What I came to notice through the study of these cases in the law of self-defense, and in the case of scientific paradigms that change over time, is that there are constant conversations among those in professional communities that are themselves part of the practice of both law and science. These kinds of conversations, especially in communities of specialized practice, have fascinated me for my whole life.

In the Spring of 2022, after nearly 30 years of working in design, strategy and innovation communities, I started exploring ideas about conversation and intelligence with a group of people from around the world. The more conversations we had, the more I began to wonder whether it might be possible to build a machine, something we might now call an artificial intelligence, that could participate in human conversations. Convinced that this might be possible, I began to think about starting a venture to build such a system.

With enough of a background in cognitive science, computer science and the history of ideas of intelligence to be dangerous, I started to articulate a concept sketch vision of such a system.
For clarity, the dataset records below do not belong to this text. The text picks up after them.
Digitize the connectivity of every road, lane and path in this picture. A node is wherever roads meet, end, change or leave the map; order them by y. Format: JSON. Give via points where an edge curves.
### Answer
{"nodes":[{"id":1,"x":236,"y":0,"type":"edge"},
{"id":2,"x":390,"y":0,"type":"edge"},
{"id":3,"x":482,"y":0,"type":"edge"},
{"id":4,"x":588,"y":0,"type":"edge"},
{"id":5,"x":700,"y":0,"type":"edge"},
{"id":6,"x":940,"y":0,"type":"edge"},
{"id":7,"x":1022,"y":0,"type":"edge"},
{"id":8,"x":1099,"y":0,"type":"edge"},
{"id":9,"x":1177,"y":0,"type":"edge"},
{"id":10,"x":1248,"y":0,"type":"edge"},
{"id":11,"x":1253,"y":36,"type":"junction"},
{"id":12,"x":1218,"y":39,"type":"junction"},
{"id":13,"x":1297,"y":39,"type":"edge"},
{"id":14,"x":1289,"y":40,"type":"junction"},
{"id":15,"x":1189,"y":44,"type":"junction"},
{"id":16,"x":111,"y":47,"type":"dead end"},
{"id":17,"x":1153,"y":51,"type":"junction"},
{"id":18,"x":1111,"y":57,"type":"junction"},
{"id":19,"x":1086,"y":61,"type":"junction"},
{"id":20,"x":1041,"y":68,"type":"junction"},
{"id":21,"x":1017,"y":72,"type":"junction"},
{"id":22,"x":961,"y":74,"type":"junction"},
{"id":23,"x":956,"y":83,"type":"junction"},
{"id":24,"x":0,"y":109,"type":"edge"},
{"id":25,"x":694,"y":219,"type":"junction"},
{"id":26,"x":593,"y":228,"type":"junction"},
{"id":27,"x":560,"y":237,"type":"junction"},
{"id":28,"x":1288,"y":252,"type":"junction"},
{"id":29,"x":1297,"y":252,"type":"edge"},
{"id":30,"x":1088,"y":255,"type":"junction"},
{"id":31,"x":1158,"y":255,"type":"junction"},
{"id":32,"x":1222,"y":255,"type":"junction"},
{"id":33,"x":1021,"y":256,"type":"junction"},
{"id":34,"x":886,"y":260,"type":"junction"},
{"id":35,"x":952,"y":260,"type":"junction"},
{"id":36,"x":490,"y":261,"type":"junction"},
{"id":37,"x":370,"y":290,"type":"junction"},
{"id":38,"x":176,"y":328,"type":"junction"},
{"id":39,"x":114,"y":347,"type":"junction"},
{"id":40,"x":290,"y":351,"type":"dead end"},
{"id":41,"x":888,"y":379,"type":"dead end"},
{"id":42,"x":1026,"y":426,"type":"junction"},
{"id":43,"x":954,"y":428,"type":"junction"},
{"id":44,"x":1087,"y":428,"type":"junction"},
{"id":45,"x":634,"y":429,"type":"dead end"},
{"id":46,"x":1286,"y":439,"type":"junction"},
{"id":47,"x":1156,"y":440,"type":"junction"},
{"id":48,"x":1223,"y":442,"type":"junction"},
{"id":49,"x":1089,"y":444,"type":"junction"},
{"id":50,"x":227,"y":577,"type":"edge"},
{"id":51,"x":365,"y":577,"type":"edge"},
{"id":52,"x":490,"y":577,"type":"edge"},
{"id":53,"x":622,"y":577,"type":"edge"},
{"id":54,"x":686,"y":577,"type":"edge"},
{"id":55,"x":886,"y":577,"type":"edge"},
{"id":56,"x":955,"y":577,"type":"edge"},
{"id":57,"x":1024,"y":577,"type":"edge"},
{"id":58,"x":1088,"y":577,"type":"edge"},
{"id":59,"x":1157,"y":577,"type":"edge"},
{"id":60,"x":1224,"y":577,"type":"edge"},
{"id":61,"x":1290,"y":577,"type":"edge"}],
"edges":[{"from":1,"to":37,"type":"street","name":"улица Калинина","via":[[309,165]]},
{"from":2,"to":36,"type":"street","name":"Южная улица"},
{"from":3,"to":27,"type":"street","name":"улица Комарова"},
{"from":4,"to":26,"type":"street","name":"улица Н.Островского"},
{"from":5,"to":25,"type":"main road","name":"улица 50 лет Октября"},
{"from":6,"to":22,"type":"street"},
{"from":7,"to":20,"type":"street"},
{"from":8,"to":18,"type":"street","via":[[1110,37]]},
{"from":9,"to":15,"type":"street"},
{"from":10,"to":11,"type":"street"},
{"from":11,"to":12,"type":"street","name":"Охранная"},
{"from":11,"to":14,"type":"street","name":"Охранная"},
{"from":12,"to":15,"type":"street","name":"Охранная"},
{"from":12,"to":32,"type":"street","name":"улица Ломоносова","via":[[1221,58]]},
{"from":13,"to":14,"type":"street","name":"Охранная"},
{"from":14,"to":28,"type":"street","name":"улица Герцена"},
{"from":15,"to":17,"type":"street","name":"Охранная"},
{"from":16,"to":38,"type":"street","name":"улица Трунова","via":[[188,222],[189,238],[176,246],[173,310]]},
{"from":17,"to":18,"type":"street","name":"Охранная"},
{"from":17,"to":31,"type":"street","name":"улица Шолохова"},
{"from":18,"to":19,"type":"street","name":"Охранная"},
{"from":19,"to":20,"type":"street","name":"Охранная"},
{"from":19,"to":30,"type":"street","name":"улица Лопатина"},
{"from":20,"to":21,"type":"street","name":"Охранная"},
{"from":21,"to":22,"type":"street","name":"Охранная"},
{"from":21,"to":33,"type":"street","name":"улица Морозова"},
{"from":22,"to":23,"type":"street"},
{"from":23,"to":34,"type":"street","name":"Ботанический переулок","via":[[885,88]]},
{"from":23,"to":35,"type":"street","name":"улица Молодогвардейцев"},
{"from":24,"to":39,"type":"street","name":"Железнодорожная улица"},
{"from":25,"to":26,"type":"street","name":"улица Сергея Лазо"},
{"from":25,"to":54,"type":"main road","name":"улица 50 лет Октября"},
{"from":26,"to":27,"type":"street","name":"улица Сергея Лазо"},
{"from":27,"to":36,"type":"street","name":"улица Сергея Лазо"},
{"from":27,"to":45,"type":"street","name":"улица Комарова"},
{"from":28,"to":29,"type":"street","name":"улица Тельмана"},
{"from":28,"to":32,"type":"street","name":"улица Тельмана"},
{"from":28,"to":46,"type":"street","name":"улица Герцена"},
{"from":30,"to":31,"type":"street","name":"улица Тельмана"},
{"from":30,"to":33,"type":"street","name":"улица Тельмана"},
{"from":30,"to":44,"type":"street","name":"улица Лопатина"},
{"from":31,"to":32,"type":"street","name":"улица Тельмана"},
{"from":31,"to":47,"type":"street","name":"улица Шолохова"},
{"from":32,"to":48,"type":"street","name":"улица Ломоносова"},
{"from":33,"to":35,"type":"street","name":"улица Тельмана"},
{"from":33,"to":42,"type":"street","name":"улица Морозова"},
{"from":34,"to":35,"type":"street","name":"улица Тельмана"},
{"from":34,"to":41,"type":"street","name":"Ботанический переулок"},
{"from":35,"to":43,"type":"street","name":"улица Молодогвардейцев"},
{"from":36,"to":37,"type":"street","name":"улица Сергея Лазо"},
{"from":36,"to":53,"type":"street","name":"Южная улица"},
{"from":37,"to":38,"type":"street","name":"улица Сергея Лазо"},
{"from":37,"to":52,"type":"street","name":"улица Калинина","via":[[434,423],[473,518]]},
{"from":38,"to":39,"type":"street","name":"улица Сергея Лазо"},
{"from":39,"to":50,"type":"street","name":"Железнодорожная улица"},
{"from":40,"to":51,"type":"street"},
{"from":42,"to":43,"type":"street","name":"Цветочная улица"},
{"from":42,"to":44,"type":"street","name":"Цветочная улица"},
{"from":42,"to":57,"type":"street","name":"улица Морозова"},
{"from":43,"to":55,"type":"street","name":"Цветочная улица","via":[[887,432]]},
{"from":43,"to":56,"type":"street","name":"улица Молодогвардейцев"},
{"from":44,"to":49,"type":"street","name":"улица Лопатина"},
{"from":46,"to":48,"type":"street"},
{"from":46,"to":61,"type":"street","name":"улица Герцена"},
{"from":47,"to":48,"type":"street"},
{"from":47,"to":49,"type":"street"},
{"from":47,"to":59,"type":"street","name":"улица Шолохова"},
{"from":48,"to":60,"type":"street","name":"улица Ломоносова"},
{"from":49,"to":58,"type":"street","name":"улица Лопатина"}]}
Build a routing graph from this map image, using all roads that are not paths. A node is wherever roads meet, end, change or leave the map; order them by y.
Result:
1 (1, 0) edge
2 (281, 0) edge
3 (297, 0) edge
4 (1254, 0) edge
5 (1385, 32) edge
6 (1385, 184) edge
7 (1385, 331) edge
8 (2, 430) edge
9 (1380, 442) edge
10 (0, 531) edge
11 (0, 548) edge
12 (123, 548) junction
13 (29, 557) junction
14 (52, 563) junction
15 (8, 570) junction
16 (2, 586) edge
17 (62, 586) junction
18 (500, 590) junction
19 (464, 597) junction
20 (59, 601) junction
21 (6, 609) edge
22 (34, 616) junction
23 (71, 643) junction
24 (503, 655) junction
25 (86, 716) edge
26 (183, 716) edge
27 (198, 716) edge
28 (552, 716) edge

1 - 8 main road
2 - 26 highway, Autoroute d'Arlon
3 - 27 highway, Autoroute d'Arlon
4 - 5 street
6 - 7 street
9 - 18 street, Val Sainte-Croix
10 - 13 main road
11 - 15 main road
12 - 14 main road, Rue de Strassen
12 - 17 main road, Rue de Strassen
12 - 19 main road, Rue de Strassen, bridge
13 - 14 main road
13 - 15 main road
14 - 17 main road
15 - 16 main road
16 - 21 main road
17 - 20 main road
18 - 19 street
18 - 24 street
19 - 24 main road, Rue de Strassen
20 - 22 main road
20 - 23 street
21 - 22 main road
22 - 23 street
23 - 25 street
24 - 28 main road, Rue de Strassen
I called it “Our Teacher” and represented its mediating intelligence with an image of an octopus, in homage to the film, My Octopus Teacher. Determined that the project have a practical application and a business case, I decided that the meetings people have at work was a sufficiently large and sufficiently well defined context to form a problem set that could be addressed by a venture-backed startup.

Alas, this one never got out of the garage. But even after I decided to let go of the idea of the startup, I couldn’t let got of the ideas nor the concerns that had motivated me to explore then in the first place.

The ability to have effective conversations at work, from the mundane, everyday ones that we use to start, guide, monitor and evaluate projects, to the conversations in which we debate and decide on strategy, discuss and form policy, has never been more important. We operate in environments of escalating complexity and in societies of declining civility. The most important and consequential conversations we need to have, how to confront and end systemic discrimination, how to prevent social and planetary collapse, what to do if we cannot prevent such collapse, are just some of the conversations we are either not having at all or doing very poorly at.

The need to have these conversations, however, is unavoidable, I think. There are two big reasons for this. First, we are social creatures and we have really only two methods for making decisions: one is through agreement and the other is by the use of force. We will not be able to force people to take the actions necessary to solve the complex problems we most need to confront. Yet, we also have reason to doubt whether we can reach agreements in an increasingly uncivil world. Second, it is in conversation, and there alone, that we can access a form of intelligence and a way of thinking that is urgently needed to navigate complex. problems.

These are the reasons I came to believe that in addition to the kinds of thinking that Taversky and Kahneman had so powerfully described, there is another kind of thinking that stands outside of their account. So, while I think that the explanatory power of thinking fast and slow has been immensely valuable and acknowledge that their ideas about System 1 & 2 has unlocked entirely new fields of study and understanding, I also think we need a System 3.

I am not only interested in System 3 because I believe that it will may us better understand a kind intelligence and a way of thinking that I think we urgently need a better command of, but also because I think that it might also lead us to better understand why diversity matters and how it can lead us to a better model of performance in the places we all spend most of our waking time. At work.